Revitalising and reimagining some of history’s greatest protest songs for the blighted contemporary age, Mystery Jets’ Home Protests is a gallant feat. In a year toiled by pandemics and protests, a vibrant take on Willy Mason’s Oxygen sitting alongside an indie-man’s Big Yellow Taxi feels delightfully poignant, and made for a fascinating dissection by Izzy Felton.
Since the release of their sixth LP Curve of The Earth in 2016, the Mystery Jets have been pretty quiet. But 2020 was a fresh new year, and with came an assortment of new projects from the band, including a podcast and not one, but two new records. The latter of the pair, Home Protests, saw the light of day in December and is certainly different to anything the band have released before. A compilation of various musical covers, it includes the band’s take on Joni Mitchell’s Big Yellow Taxi and Randy Newman’s Americana-inspired Short People, amongst other songs with poignant political messages. Gone are the days of juvenescent love and lust seen in their earlier discography, Home Protests is a welcomed continuation of the Mystery Jets new political approach to music, and a band eager to discuss the world’s disorder within their records.

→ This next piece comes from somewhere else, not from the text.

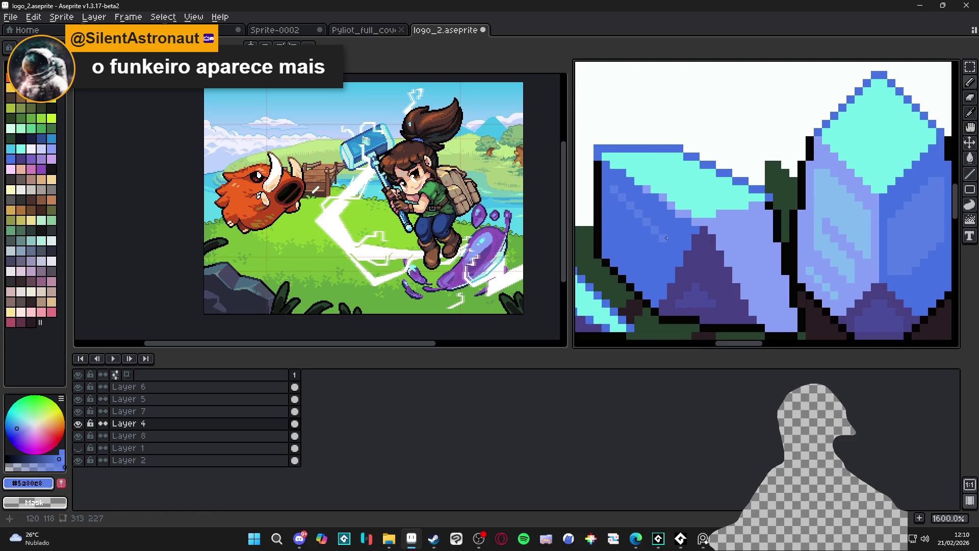
pyautogui.keyDown('shift'); pyautogui.click(651, 276); pyautogui.keyUp('shift')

April’s A Billion Heartbeats was the troupe’s first foray into the political realm and they have been busy pushing their new anti-establishment notion since. Perhaps the change has been inspired by our whirlwind of a past year, or maybe it’s something that’s stemmed from the band’s growing maturity. Whatever it was, it has certainly worked for them so far. In a thoughtful press release for the album, the band explained that the covers on Home Protests, “songs about mental health, the environment, consumerism or racial issues,” were chosen because they “feel as real now as they did when they were written.”
‘Whilst it isn’t the bands best work musically, Mystery Jets’ allegiance to a new-found political edge is thoroughly admirable.’
The record is fittingly unrefined, as like with many cover albums, the songs are just one recording. It’s evident that it was not meant to be taken too seriously as the album had no promotion before its release. The brutalist cover really symbolises the rawness of both the record’s sound and subject, and this gritty, rough-around-the-edges sound is perhaps a product of its making during a global pandemic. What hasn’t changed about the Mystery Jets is, however, their quintessential indie sound. Like A Billion Heartbeats, the record is still perforated by that recognisable optimistic Mystery Jets sound, with the vibrant, guitar-driven cover of Randy Newman’s Short People being a particular highlight.
The Age of Self, a gutsy take on Robert Wyatt’s 1982 mining cry, is another record pinnacle that feels like a real indicator of the new thematic path that the Mystery Jets seem keen to follow with their music. A year of crippling pandemics, protests against racism, debates on children going hungry, and an evident increase in poor mental health has not been ignored by musicians, and 2020 has seen a significant rise in political themes in music. Home Protests is no different. Whilst it isn’t the bands best work musically, what is admirable about the record is Mystery Jets allegiance to a new-found political edge. It will be interesting to see where the band takes this next.